ExxonMobil eyes Sandakan basin exploration

Jan. 7, 2009
ExxonMobil Corp. plans to invest as much as $100 million exploring for oil and gas in southwestern Philippine waters, press reports said.

By OGJ editors
HOUSTON, Jan. 7 -- ExxonMobil Corp. plans to invest as much as $100 million exploring for oil and gas in southwestern Philippine waters, press reports said.

The disclosure, contained in Philippines Department of Energy documents, refers to a mid-2008 farmout under which Mitra Energy Ltd., a private company registered in Hamilton, Bermuda, farmed out a 50% interest and operatorship of Service Contract 56 to ExxonMobil (OGJ Online, June 13, 2008). The Philippines DOE approved the farmout in July 2008.

The partnership plans to drill two deepwater exploration wells in 2009, Mitra Energy's web site said.

SC 56 covers more than 8,600 sq km of acreage in as much as 3,000 m of water in the Sulu Sea northeast of Borneo Island in the Sandakan basin.

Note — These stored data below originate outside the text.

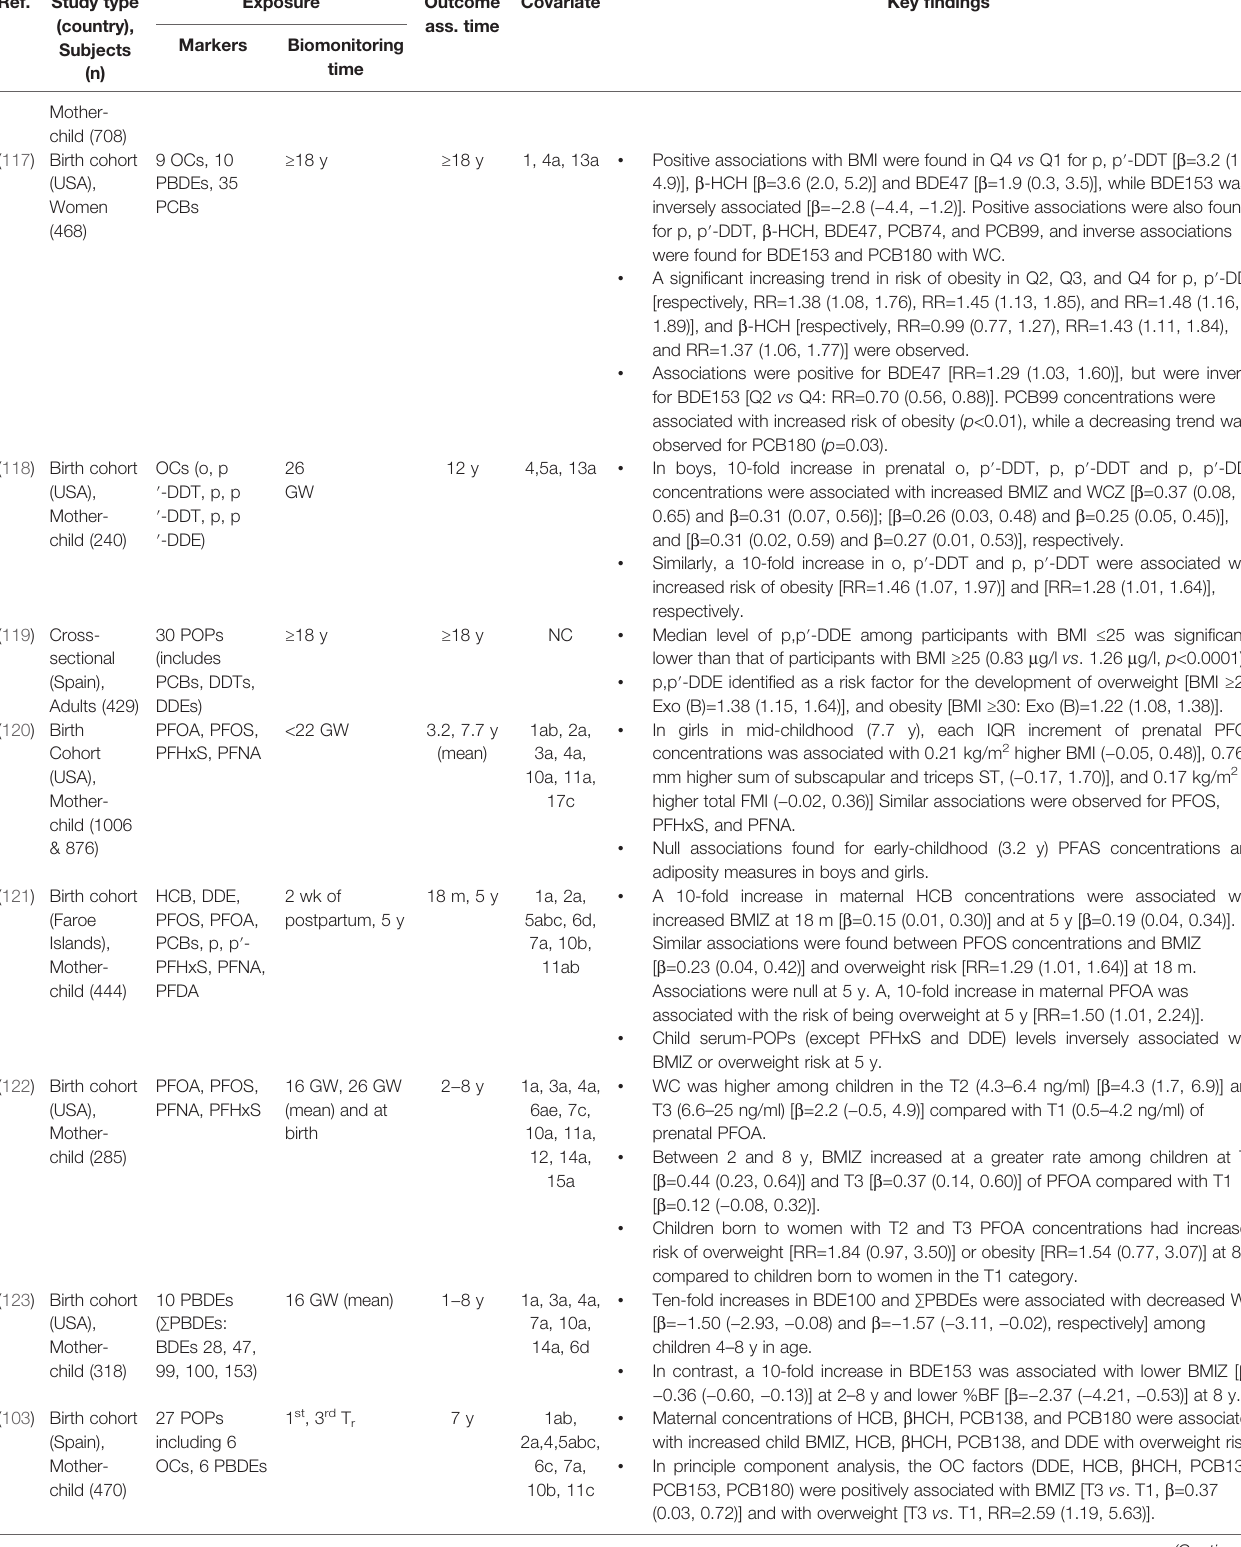
Positive associations with BMI were found in Q4 vs Q1 for p, p ′ -DDT [ b =3.2 (1.5, 4.9)], b -HCH [ b =3.6 (2.0, 5.2)] and BDE47 [ b =1.9 (0.3, 3.5)], while BDE153 was inversely associated [ b = − 2.8 ( − 4.4, − 1.2)]. Positive associations were also found for p, p ′ -DDT, b -HCH, BDE47, PCB74, and PCB99, and inverse associations were found for BDE153 and PCB180 with WC. (cid:129) A signi fi cant increasing trend in risk of obesity in Q2, Q3, and Q4 for p, p ′ -DDT [respectively, RR=1.38 (1.08, 1.76), RR=1.45 (1.13, 1.85), and RR=1.48 (1.16, 1.89)], and b -HCH [respectively, RR=0.99 (0.77, 1.27), RR=1.43 (1.11, 1.84), and RR=1.37 (1.06, 1.77)] were observed. (cid:129) Associations were positive for BDE47 [RR=1.29 (1.03, 1.60)], but were inverse for BDE153 [Q2 vs Q4: RR=0.70 (0.56, 0.88)]. PCB99 concentrations were associated with increased risk of obesity ( p <0.01), while a decreasing trend was observed for PCB180 ( p =0.03). 4,5a, 13a (cid:129) In boys, 10-fold increase in prenatal o, p ′ -DDT, p, p ′ -DDT and p, p ′ -DDE concentrations were associated with increased BMIZ and WCZ [ b =0.37 (0.08, 0.65) and b =0.31 (0.07, 0.56)]; [ b =0.26 (0.03, 0.48) and b =0.25 (0.05, 0.45)], and [ b =0.31 (0.02, 0.59) and b =0.27 (0.01, 0.53)], respectively. (cid:129) Similarly, a 10-fold increase in o, p ′ -DDT and p, p ′ -DDT were associated with increased risk of obesity [RR=1.46 (1.07, 1.97)] and [RR=1.28 (1.01, 1.64)], respectively. (119) Cross- (cid:129) Median level of p,p ′ -DDE among participants with BMI ≤ 25 was signi fi cantly lower than that of participants with BMI ≥ 25 (0.83 m g/l vs . 1.26 m g/l, p <0.0001). (cid:129) p,p ′ -DDE identi fi ed as a risk factor for the development of overweight [BMI ≥ 25: Exo (B)=1.38 (1.15, 1.64)], and obesity [BMI ≥ 30: Exo (B)=1.22 (1.08, 1.38)]. (cid:129) In girls in mid-childhood (7.7 y), each IQR increment of prenatal PFOA concentrations was associated with 0.21 kg/m 2 higher BMI ( − 0.05, 0.48)], 0.76 mm higher sum of subscapular and triceps ST, ( − 0.17, 1.70)], and 0.17 kg/m 2 higher total FMI ( − 0.02, 0.36)] Similar associations were observed for PFOS, PFHxS, and PFNA. (cid:129) Null associations found for early-childhood (3.2 y) PFAS concentrations and adiposity measures in boys and girls. (cid:129) A 10-fold increase in maternal HCB concentrations were associated with increased BMIZ at 18 m [ b =0.15 (0.01, 0.30)] and at 5 y [ b =0.19 (0.04, 0.34)]. Similar associations were found between PFOS concentrations and BMIZ [ b =0.23 (0.04, 0.42)] and overweight risk [RR=1.29 (1.01, 1.64)] at 18 m. Associations were null at 5 y. A, 10-fold increase in maternal PFOA was associated with the risk of being overweight at 5 y [RR=1.50 (1.01, 2.24)]. (cid:129) Child serum-POPs (except PFHxS and DDE) levels inversely associated with BMIZ or overweight risk at 5 y. (cid:129) WC was higher among children in the T2 (4.3 – 6.4 ng/ml) [ b =4.3 (1.7, 6.9)] and T3 (6.6 – 25 ng/ml) [ b =2.2 ( − 0.5, 4.9)] compared with T1 (0.5 – 4.2 ng/ml) of prenatal PFOA. (cid:129) Between 2 and 8 y, BMIZ increased at a greater rate among children at T2 [ b =0.44 (0.23, 0.64)] and T3 [ b =0.37 (0.14, 0.60)] of PFOA compared with T1 [ b =0.12 ( − 0.08, 0.32)]. (cid:129) Children born to women with T2 and T3 PFOA concentrations had increased risk of overweight [RR=1.84 (0.97, 3.50)] or obesity [RR=1.54 (0.77, 3.07)] at 8 y compared to children born to women in the T1 category. (123) Birth cohort (cid:129) Ten-fold increases in BDE100 and ∑ PBDEs were associated with decreased WC [ b = − 1.50 ( − 2.93, − 0.08) and b = − 1.57 ( − 3.11, − 0.02), respectively] among children 4 – 8 y in age. (cid:129) In contrast, a 10-fold increase in BDE153 was associated with lower BMIZ [ b = − 0.36 ( − 0.60, − 0.13)] at 2 – 8 y and lower %BF [ b = − 2.37 ( − 4.21, − 0.53)] at 8 y. Maternal concentrations of HCB, b HCH, PCB138, and PCB180 were associated with increased child BMIZ, HCB, b HCH, PCB138, and DDE with overweight risk. (cid:129) In principle component analysis, the OC factors (DDE, HCB, b HCH, PCB138, PCB153, PCB180) were positively associated with BMIZ [T3 vs . T1, b =0.37 (0.03, 0.72)] and with overweight [T3 vs . T1, RR=2.59 (1.19,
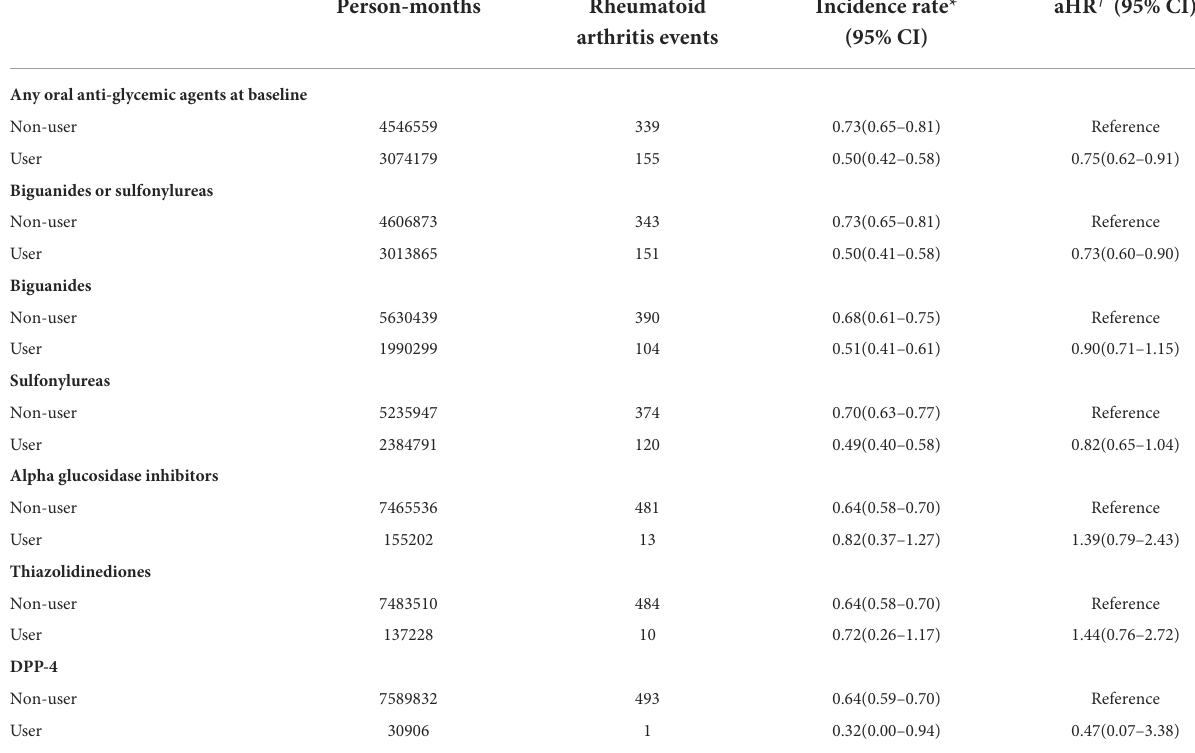
TABLE 2 Risk of rheumatoid arthritis among diabetes patients.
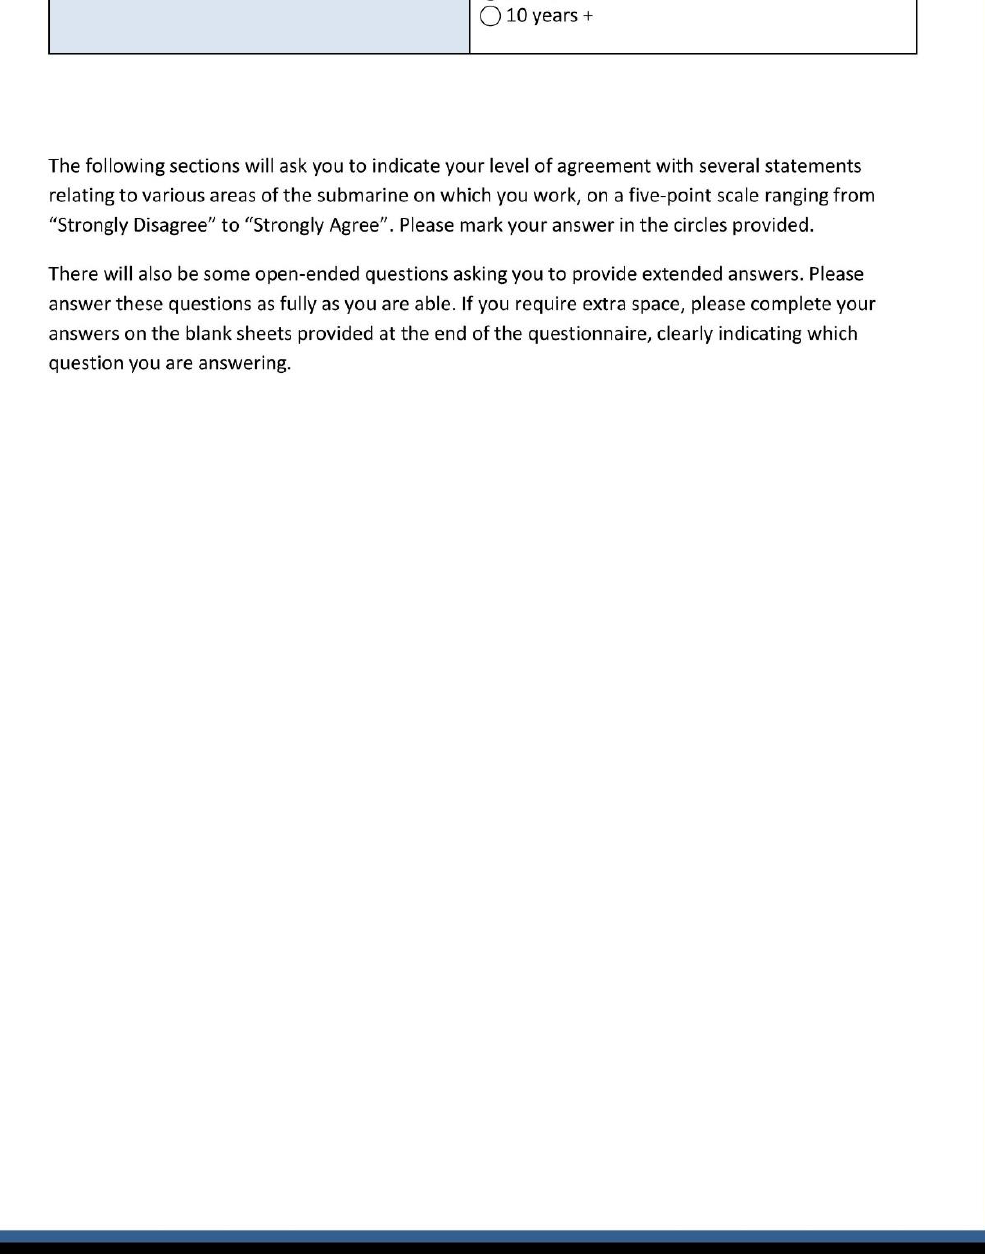
Figure A3. The Submarine Habitability Assessment Questionnaire (continued).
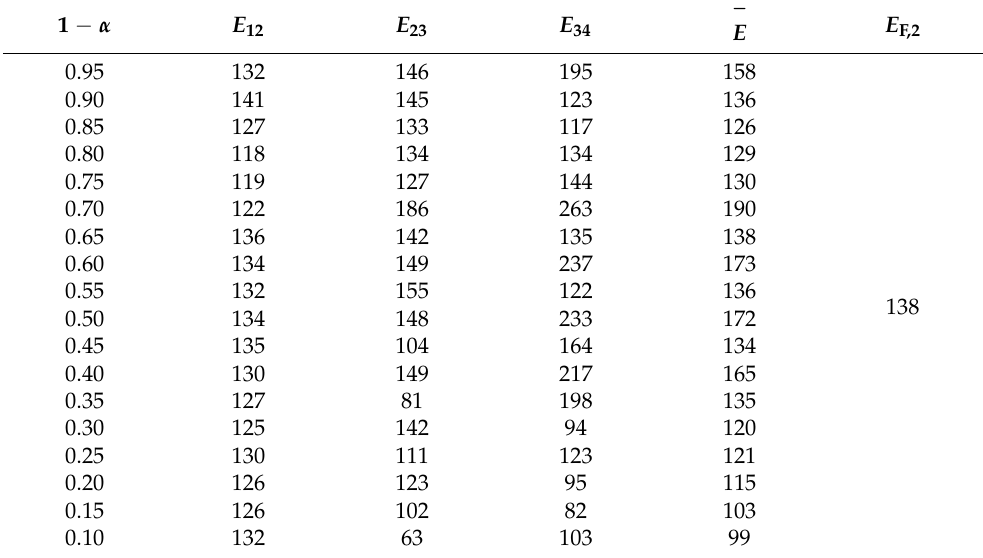
Table 6. The activation energy E F,2 of CYA decomposition from two-interval method (Unit: kJ/mol).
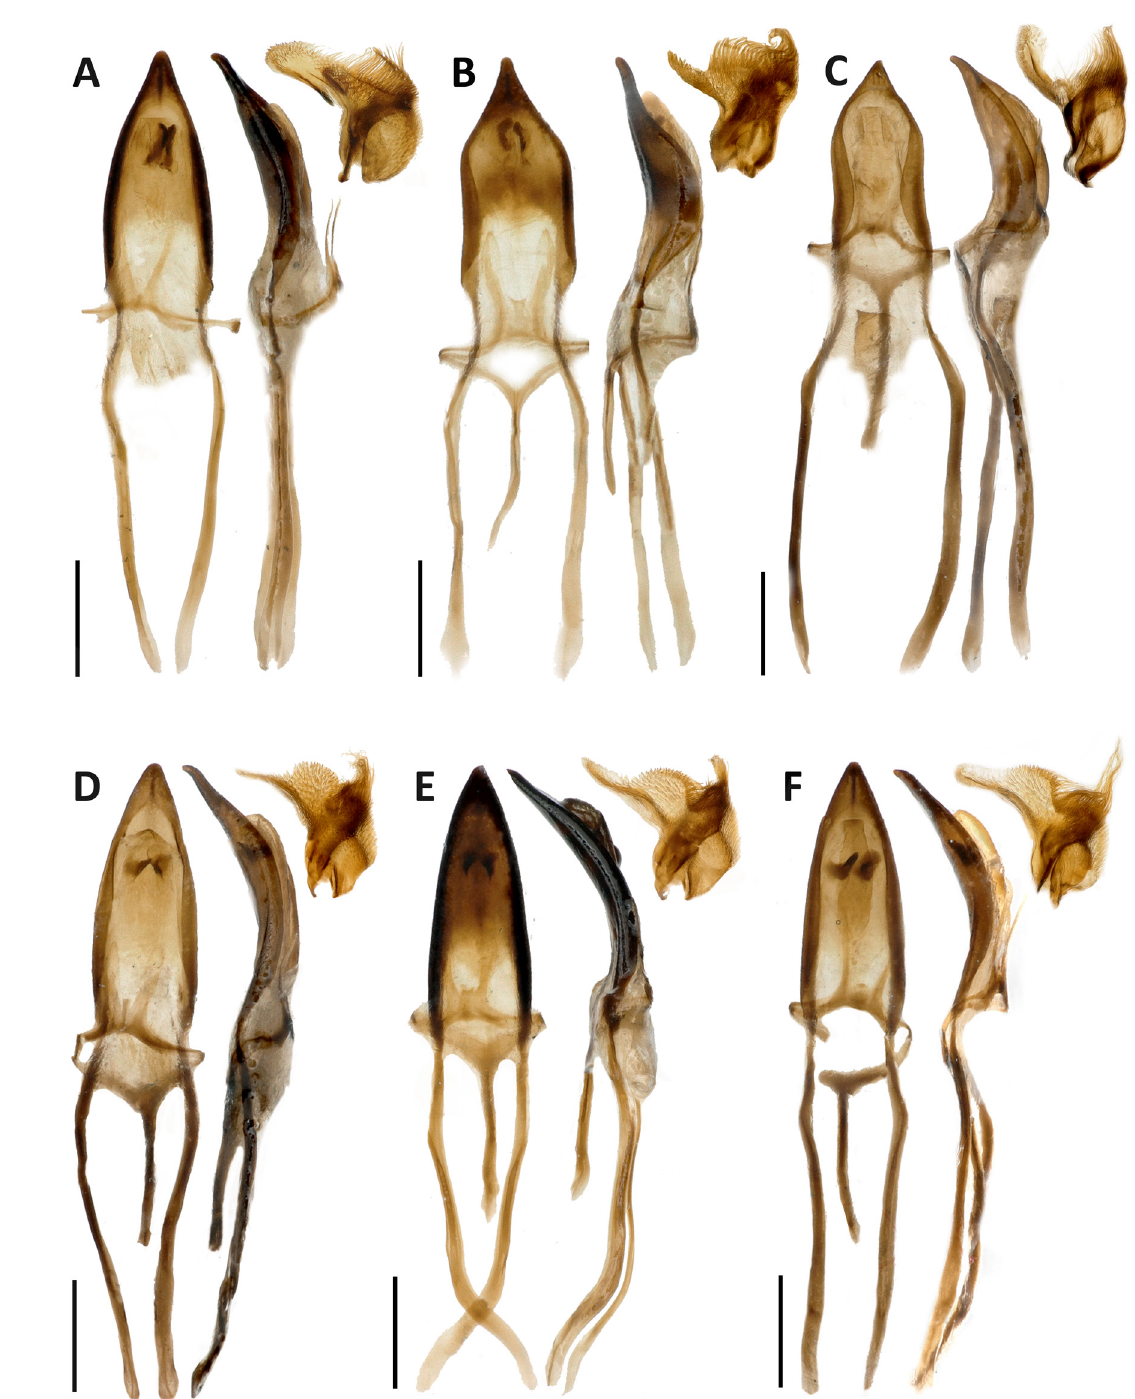
Fig. 2. Penis of Phlyctinus Schoenherr, 1826, in dorsal (left) and lateral (right) view, and copulatory sclerite (top right). A . P. callosus (Schoenherr, 1826). B . P. grootbosensis Haran sp. nov. C . P. xerophilus Haran sp. nov., holotype ♂. D . P. planithorax Haran sp. nov., holotype ♂. E . P. littoralis Haran sp. nov., holotype ♂. F . P. aloevorus Haran sp. nov., holotype ♂. Scale bars = 500 µm. Copulatory sclerite not to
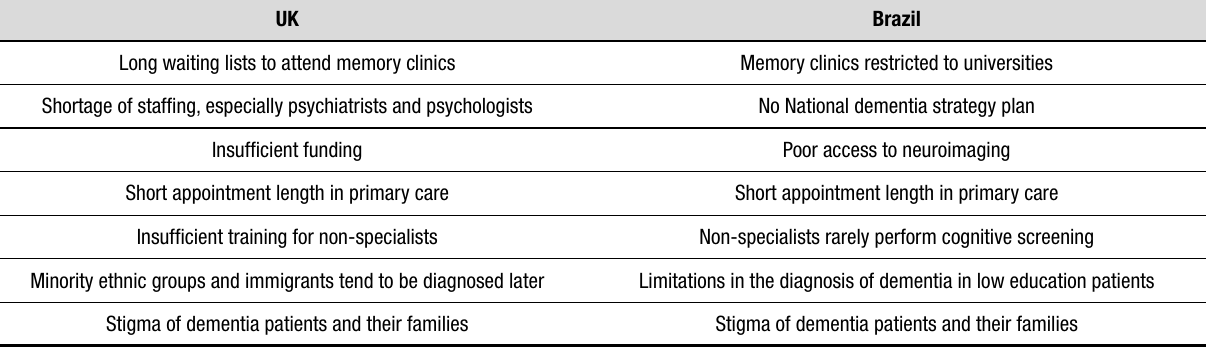
Table 1. Challenges of dementia diagnosis in the United Kingdom (UK) and Brazil. UK Long waiting lists to attend memory clinics Shortage of staffing, especially psychiatrists and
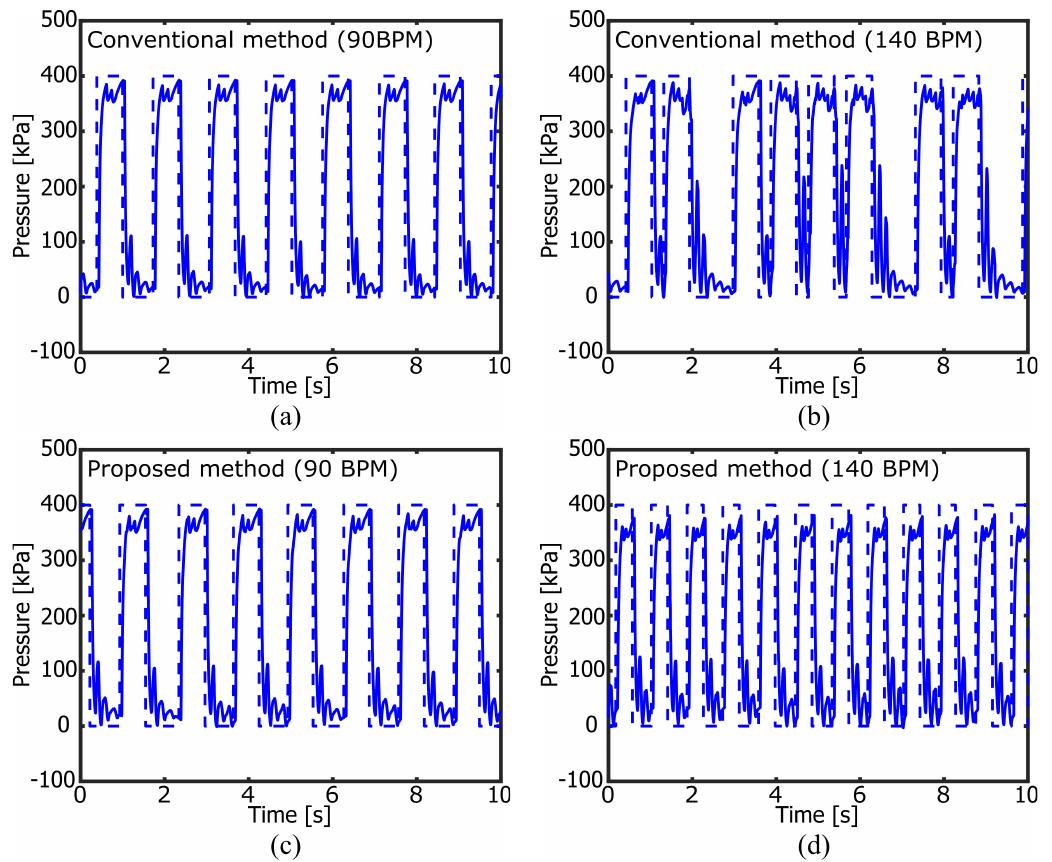
Figure 15. RCF PARM pressure trajectories of the 90 and 140 BPM walking. The horizontal axis is time (s), and the vertical axis is pressure (kPa). The solid and dashed lines are the measured pressure and the reference pressure. ( a ) 90 BPM walking using the conventional method. ( b ) 140 BPM walking using the conventional method. ( c ) 90 BPM walking using the proposed method. ( d ) 140 BPM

"The principle hydrocarbon play is contained within Miocene deepwater turbidite depositional systems in the distal setting of the Sandakan basin. Gravity-induced thin-skinned tectonism has given rise to a number of large toe-thrust anticlinal structures which have significant hydrocarbon potential, analogous to other circum-Borneo proven deepwater toe-thrust belts," Mitra Energy said.